# 文本片段
◆ ◆ ◆ ◆ ◆

在mpi4py中使用运算符归约列表并求和每个元素

使用列表推导式和zip函数，来存储每一列的最大值。

In [1]: procs0=[1, 2, 3, 0, 0, 0, 0, 0, 0, 0, 0, 0]    
In [2]: procs1=[0, 0, 0, 4, 5, 6, 0, 0, 0, 0, 0, 0]
In [3]: procs2=[0, 0, 0, 0, 0, 0, 7, 8, 9, 0, 0, 0]
In [4]: procs3=[0, 0, 0, 0, 0, 0, 0, 0, 0, 10, 11, 12]

In [5]: [max(i) for i in zip(procs0, procs1, procs2, procs3)]
Out[5]: [1, 2, 3, 4, 5, 6, 7, 8, 9, 10, 11, 12]

我不太确定你问的问题是想要数据的总和，还是想要最大值。我写了一个简单的例子，使用了mpi的Reduce函数，这个函数可以计算总和。

#!/usr/bin/env python
import numpy as np
from mpi4py import MPI
comm = MPI.COMM_WORLD

comm.Barrier()

◆ ◆ ◆ ◆ ◆

# 待完成任务
续写上面关于在mpi4py中用Reduce求和的那段文字，从它停下的地方接着写。 下列各行是独立的材料，与上面的文字无关。

◆ ◆ ◆ ◆ ◆

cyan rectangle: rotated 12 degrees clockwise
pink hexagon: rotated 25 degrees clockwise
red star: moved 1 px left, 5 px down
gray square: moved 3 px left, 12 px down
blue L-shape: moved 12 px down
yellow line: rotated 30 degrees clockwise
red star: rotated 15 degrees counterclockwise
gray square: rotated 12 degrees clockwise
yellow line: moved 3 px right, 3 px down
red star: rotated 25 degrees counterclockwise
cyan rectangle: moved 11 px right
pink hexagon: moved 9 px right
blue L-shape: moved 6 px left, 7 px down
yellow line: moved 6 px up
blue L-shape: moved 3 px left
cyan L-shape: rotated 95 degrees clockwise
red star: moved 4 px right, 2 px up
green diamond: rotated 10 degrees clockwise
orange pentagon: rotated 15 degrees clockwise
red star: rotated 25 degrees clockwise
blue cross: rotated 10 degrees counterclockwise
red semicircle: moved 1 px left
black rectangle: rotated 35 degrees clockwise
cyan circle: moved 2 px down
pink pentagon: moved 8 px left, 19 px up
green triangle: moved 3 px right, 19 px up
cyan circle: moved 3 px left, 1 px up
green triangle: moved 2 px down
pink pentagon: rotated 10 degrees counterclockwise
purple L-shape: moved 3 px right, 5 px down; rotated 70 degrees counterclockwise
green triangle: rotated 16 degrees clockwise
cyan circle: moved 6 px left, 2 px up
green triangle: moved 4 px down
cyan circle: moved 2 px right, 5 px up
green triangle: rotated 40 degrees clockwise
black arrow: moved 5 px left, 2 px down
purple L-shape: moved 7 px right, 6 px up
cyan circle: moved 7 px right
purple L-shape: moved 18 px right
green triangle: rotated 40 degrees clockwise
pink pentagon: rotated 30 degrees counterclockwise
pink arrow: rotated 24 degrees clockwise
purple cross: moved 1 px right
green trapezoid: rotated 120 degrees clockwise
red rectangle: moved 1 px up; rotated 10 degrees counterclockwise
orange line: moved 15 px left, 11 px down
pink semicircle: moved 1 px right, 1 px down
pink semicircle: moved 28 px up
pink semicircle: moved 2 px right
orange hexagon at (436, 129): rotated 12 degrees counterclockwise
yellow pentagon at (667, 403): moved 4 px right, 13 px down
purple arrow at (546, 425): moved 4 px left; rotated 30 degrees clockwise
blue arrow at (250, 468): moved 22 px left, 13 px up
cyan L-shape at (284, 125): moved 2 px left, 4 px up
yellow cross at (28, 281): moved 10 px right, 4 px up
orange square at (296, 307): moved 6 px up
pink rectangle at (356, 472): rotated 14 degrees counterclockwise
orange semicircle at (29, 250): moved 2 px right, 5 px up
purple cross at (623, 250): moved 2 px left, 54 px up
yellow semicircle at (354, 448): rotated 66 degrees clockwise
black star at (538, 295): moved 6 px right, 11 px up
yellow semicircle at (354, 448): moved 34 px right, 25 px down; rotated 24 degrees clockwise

◆ ◆ ◆ ◆ ◆

# 已解问题
t_start = MPI.Wtime()

# this array lives on each processor
data = np.zeros(5)
for i in xrange(comm.rank, len(data), comm.size):
    # set data in each array that is different for each processor
    data[i] = i

# print out the data arrays for each processor
print '[%i]'%comm.rank, data
comm.Barrier()

# the 'totals' array will hold the sum of each 'data' array
if comm.rank==0:
    # only processor 0 will actually get the data
    totals = np.zeros_like(data)
else:
    totals = None

# use MPI to get the totals 
comm.Reduce(
    [data, MPI.DOUBLE],
    [totals, MPI.DOUBLE],
    op = MPI.SUM,
    root = 0
)

# print out the 'totals'
# only processor 0 actually has the data
print '[%i]'%comm.rank, totals

comm.Barrier()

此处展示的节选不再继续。